- _TO DO_
1. Retype the part of the forum thread starting with "get some pics" and going on through "inside and out.".
2. According to the forum thread, what car did BJ own before the TT?

- _GIVEN PASSAGE_
+ + + +

# BJ has joined the club



## Moefti (Jan 1, 2009)

Hi,
Recently became the proud owner of a 2007, V6 3.2 TT, brilliant black. Quite a change from my previous car a VW Beetle from 1967 (don't worry I'm keeping it in the family [smiley=bigcry.gif]). 
With my new TT Holland seems even smaller. 
Glad to join the UK TT forum.
See you,
BJ


----------



## Ikon66 (Sep 12, 2003)

hi and welcome

get some pics up asap :wink:


----------



## Moefti (Jan 1, 2009)

Glup, I'll have to wash it first, the weather has been beastly here .
So give me a few days and I'll post some pics, inside and out.
Thank for the welcome,
BJ


----------



## Mike753TT (Jan 2, 2008)

welcome to the forum


----------



## malstt (Apr 18, 2007)

welcome 8)


----------



## Wallsendmag (Feb 12, 2004)

Welcome ,have a look at www.ttoc.co.uk


----------



## Moefti (Jan 1, 2009)

wallsendmag said:


> Welcome ,have a look at http://www.ttoc.co.uk


Thanks, but I'm from Holland. I don't liking driving on islands in the mist :wink: 
I will join the dutch TT club, though.
BJ


----------



## Wallsendmag (Feb 12, 2004)

Moefti said:


> wallsendmag said:
> 
> 
> > Welcome ,have a look at http://www.ttoc.co.uk
> ...


You don't have to drive here we have members all over the world ,the magazine is the magnet :wink:


----------

+ + + +

- _PROVIDED RECORDS_
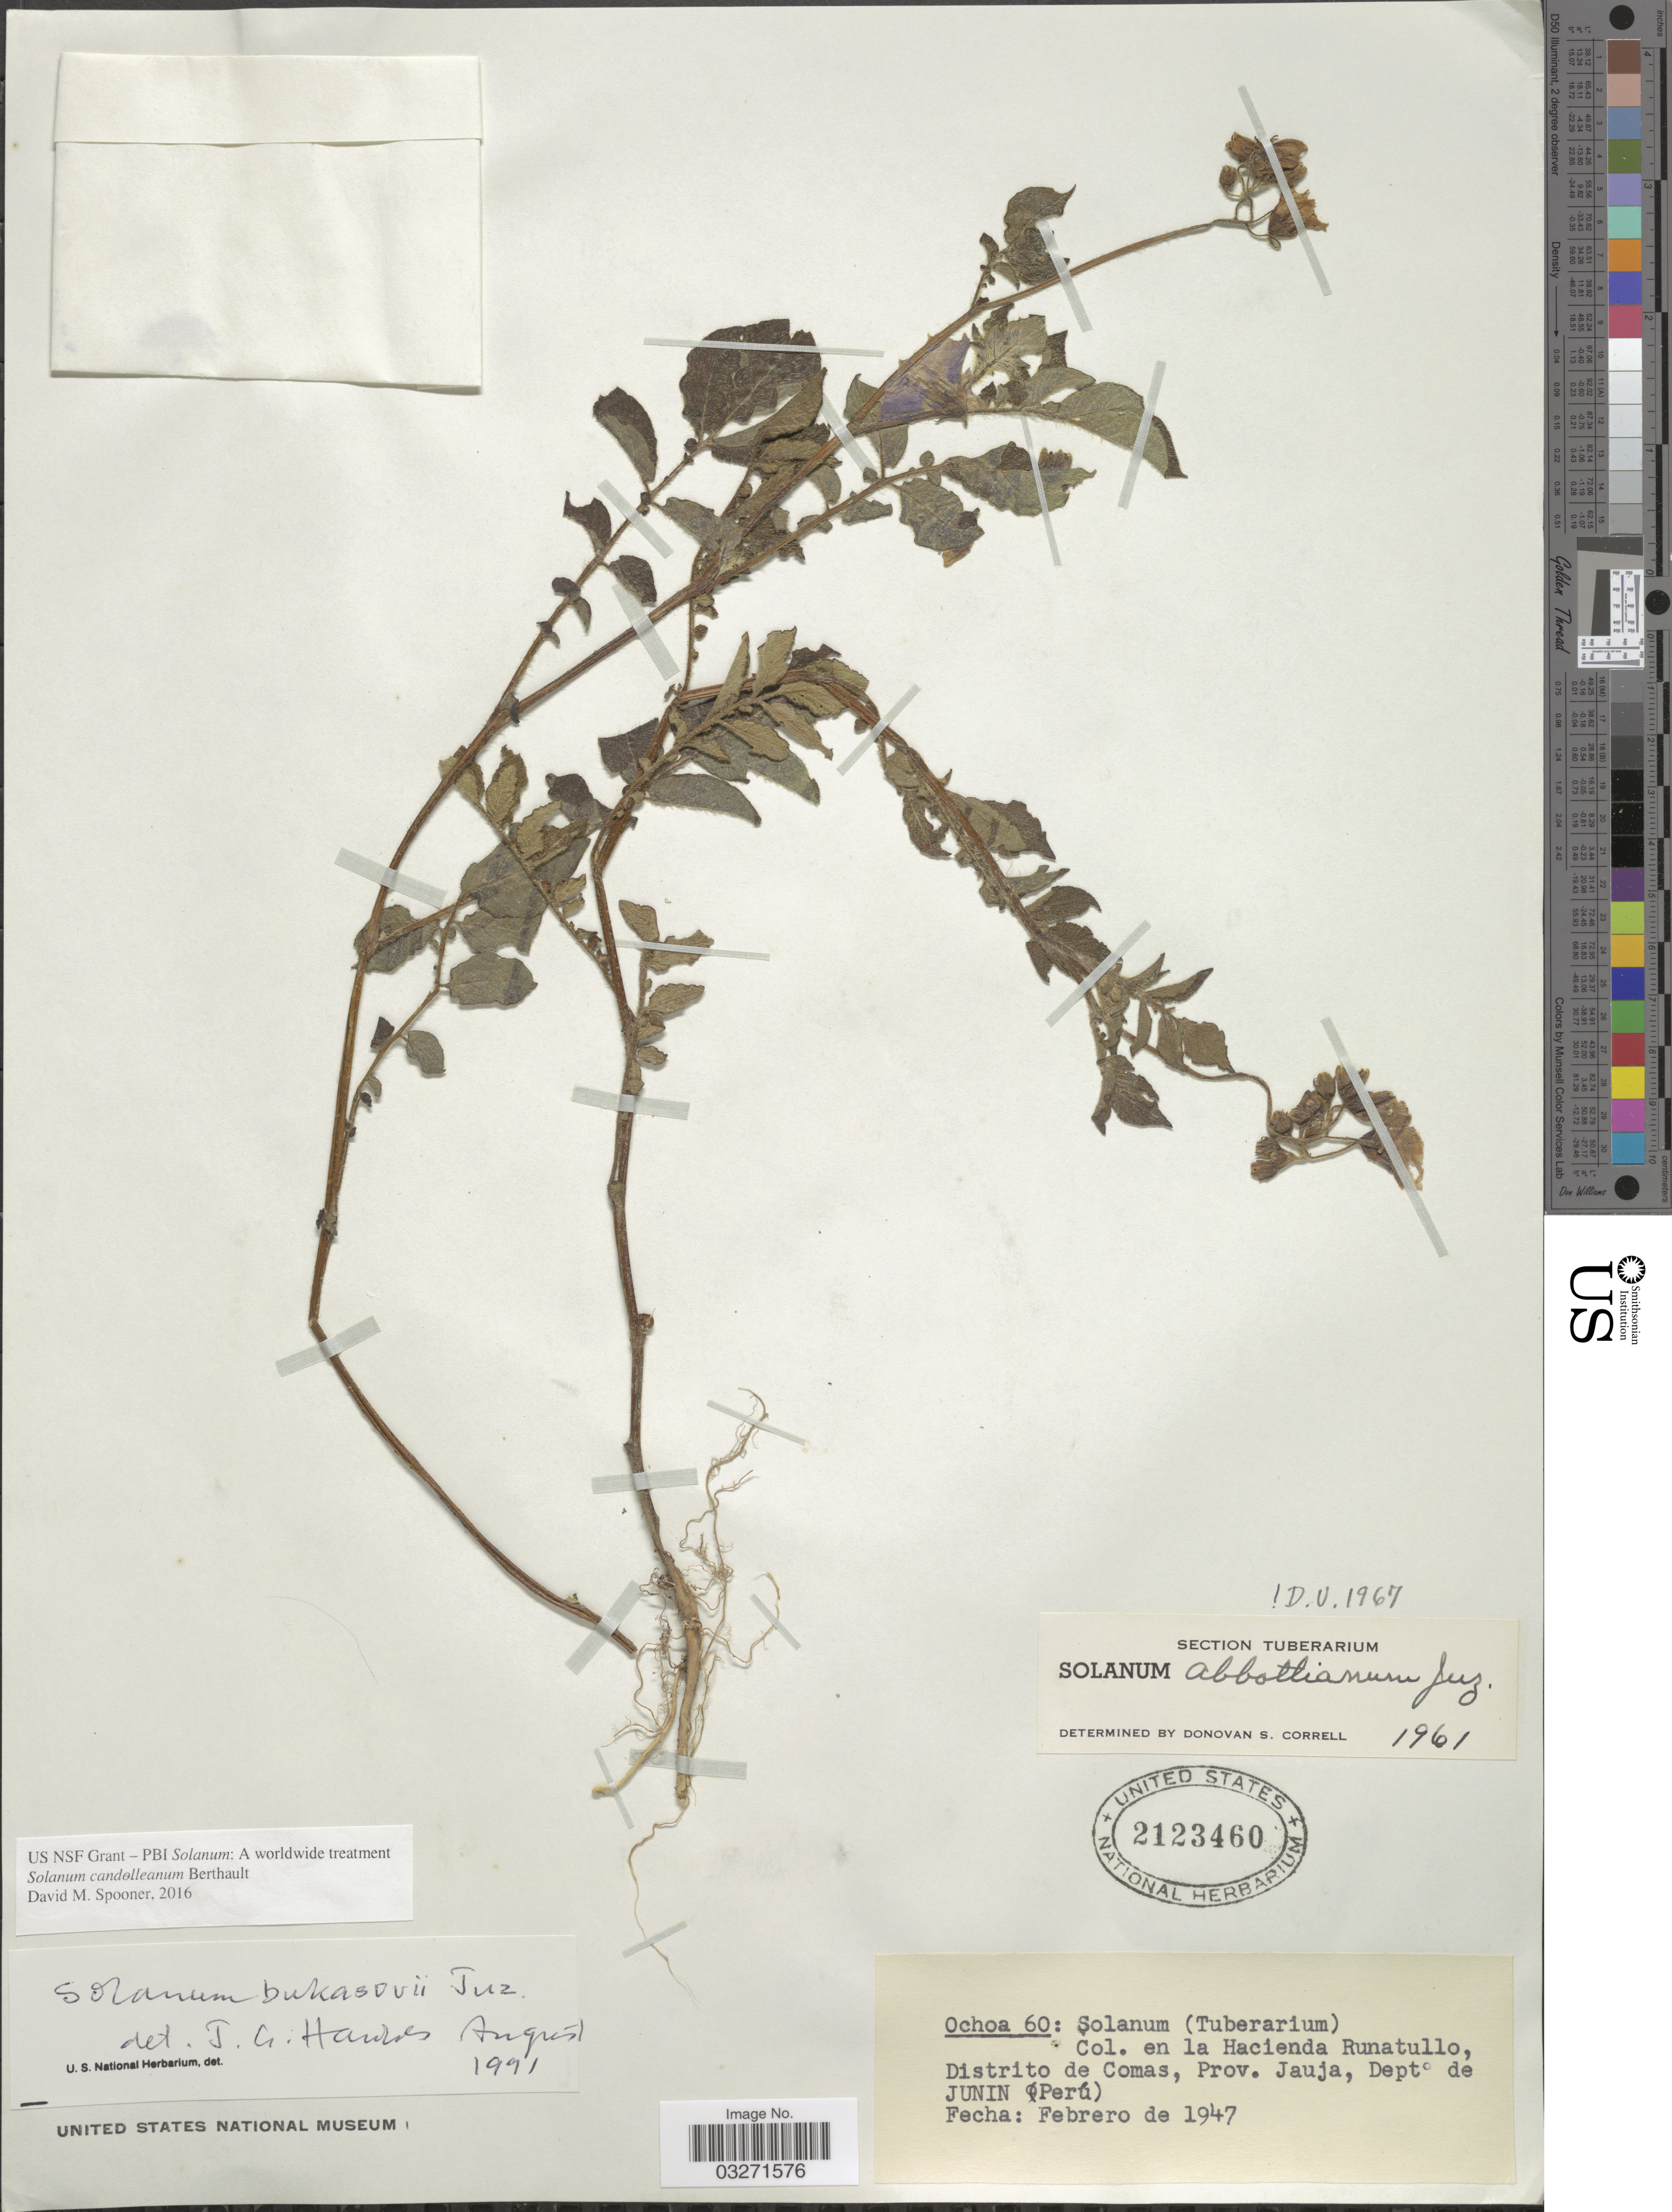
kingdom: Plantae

+ + + +

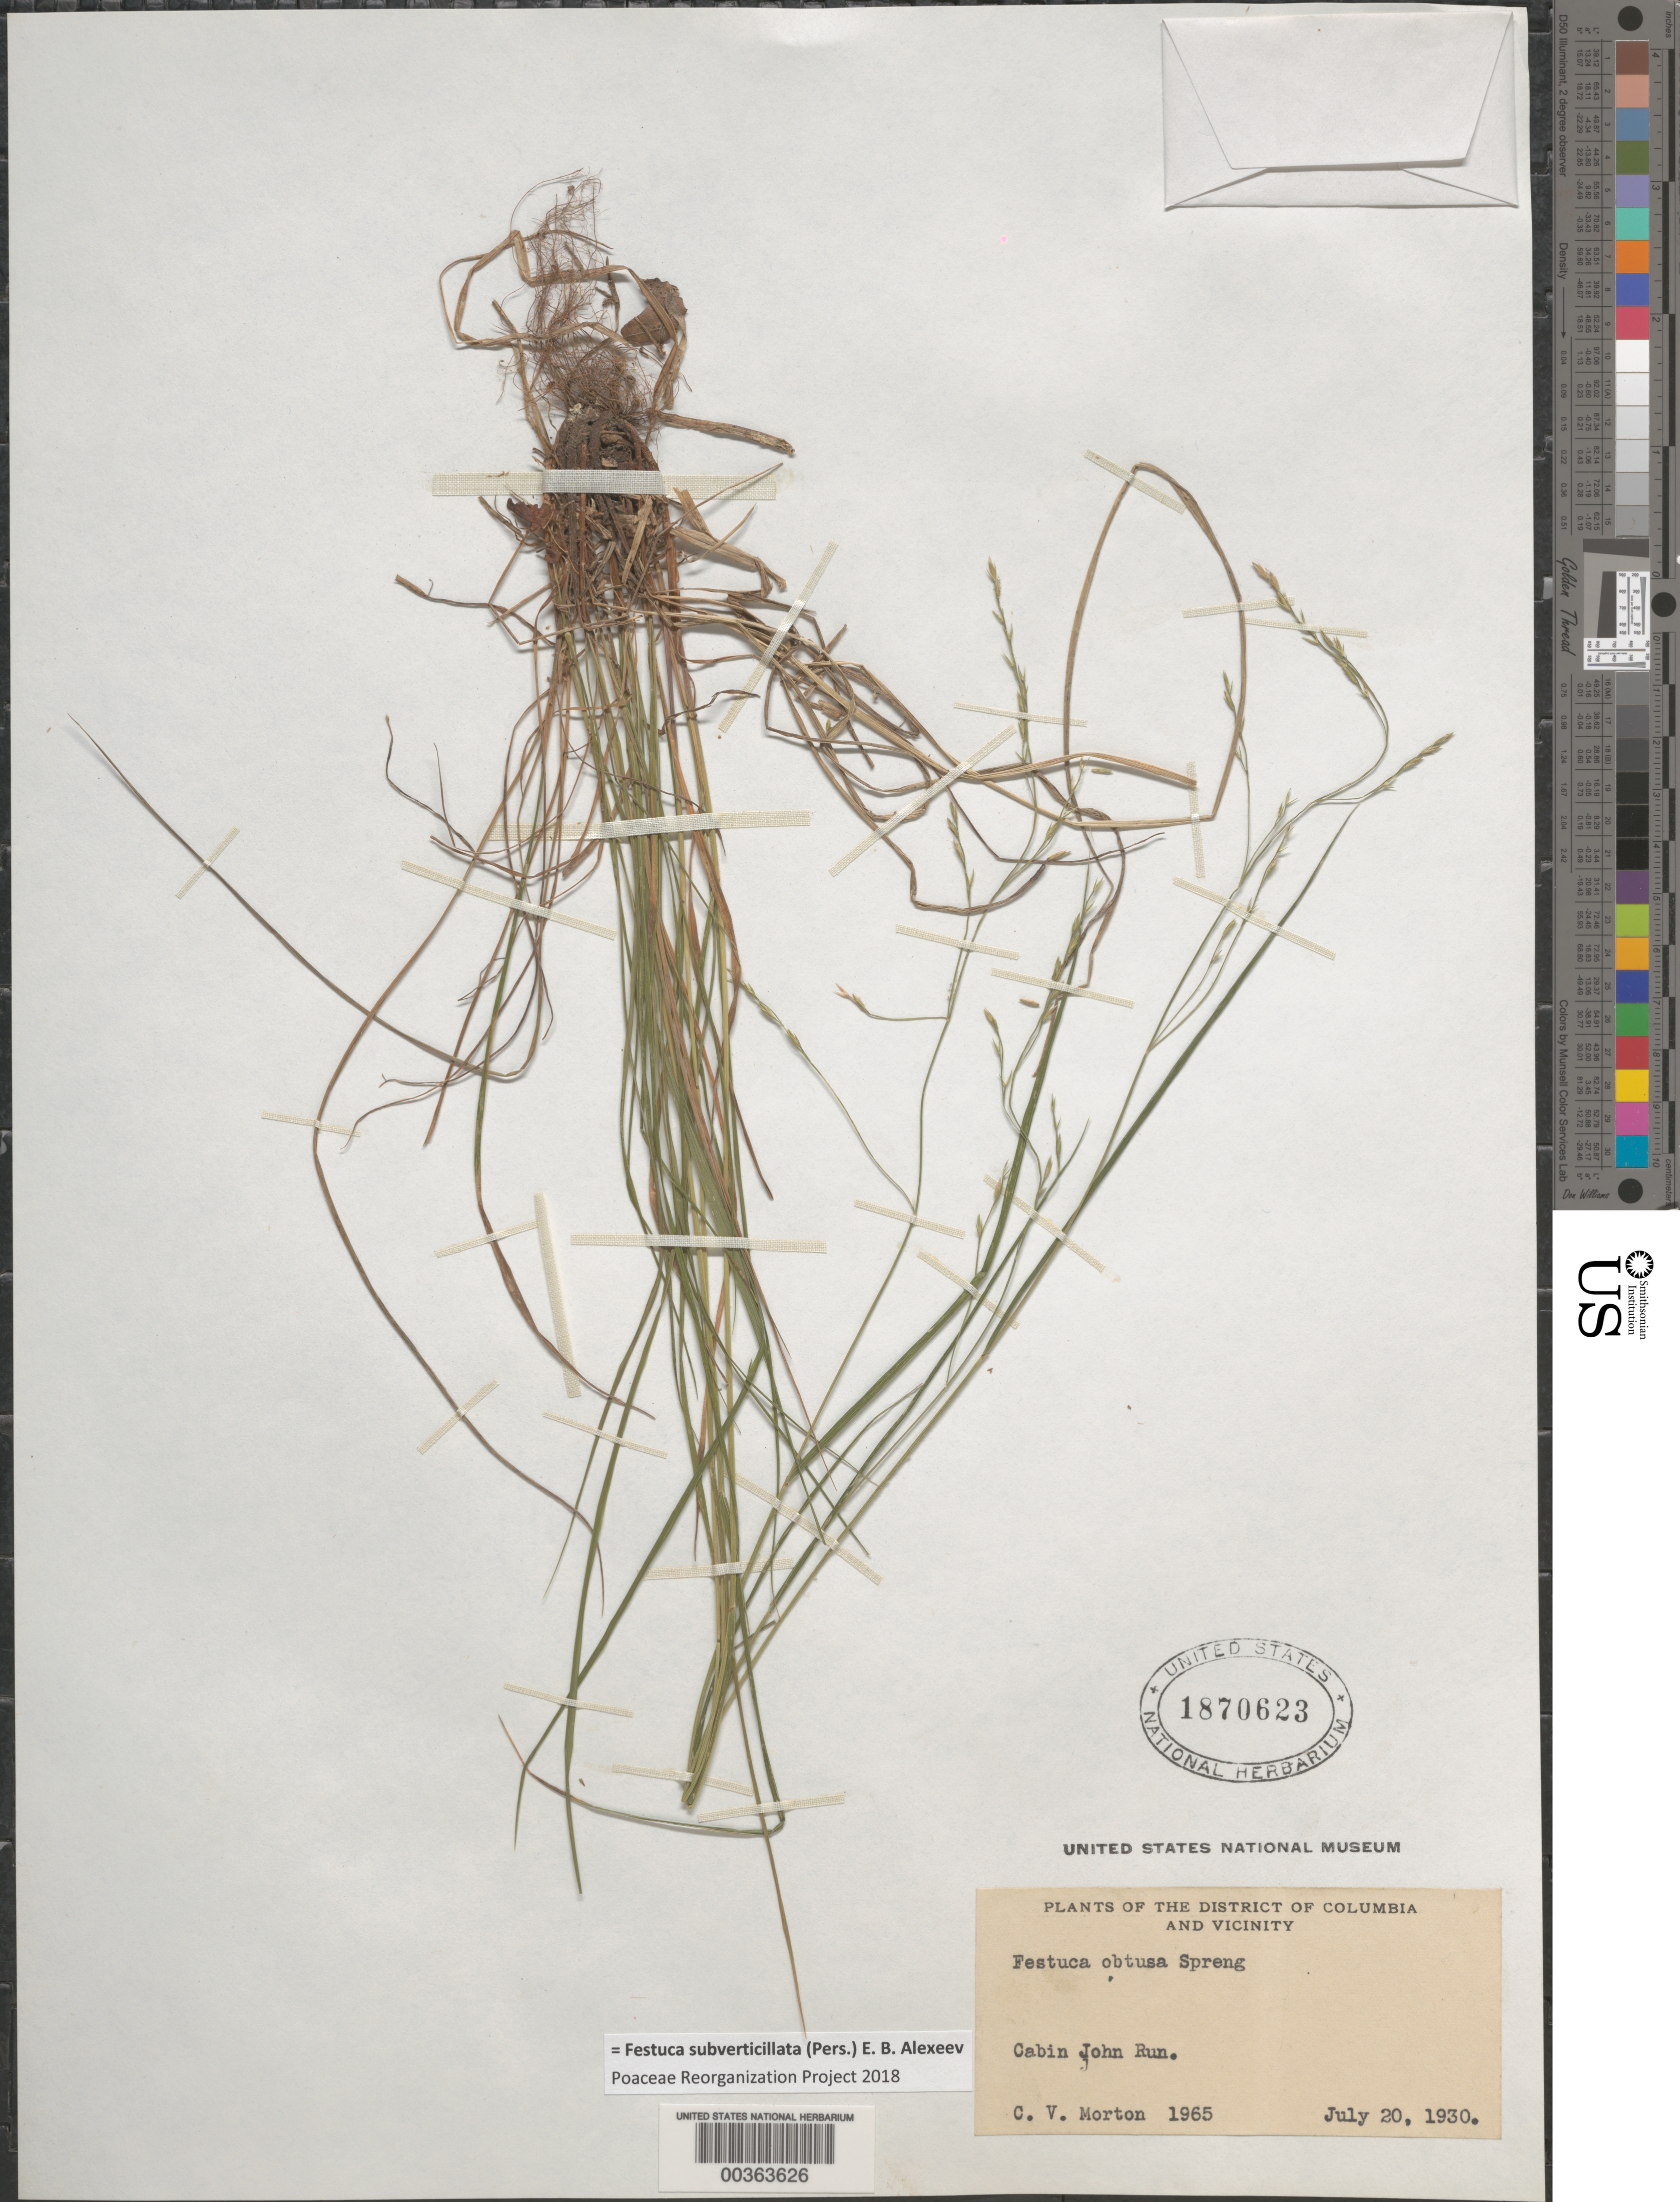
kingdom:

+ + + +

- _ANSWERS TO EACH TASK_
1.
get some pics up asap :wink:


----------



## Moefti (Jan 1, 2009)

Glup, I'll have to wash it first, the weather has been beastly here .
So give me a few days and I'll post some pics, inside and out.

2. A VW Beetle from 1967.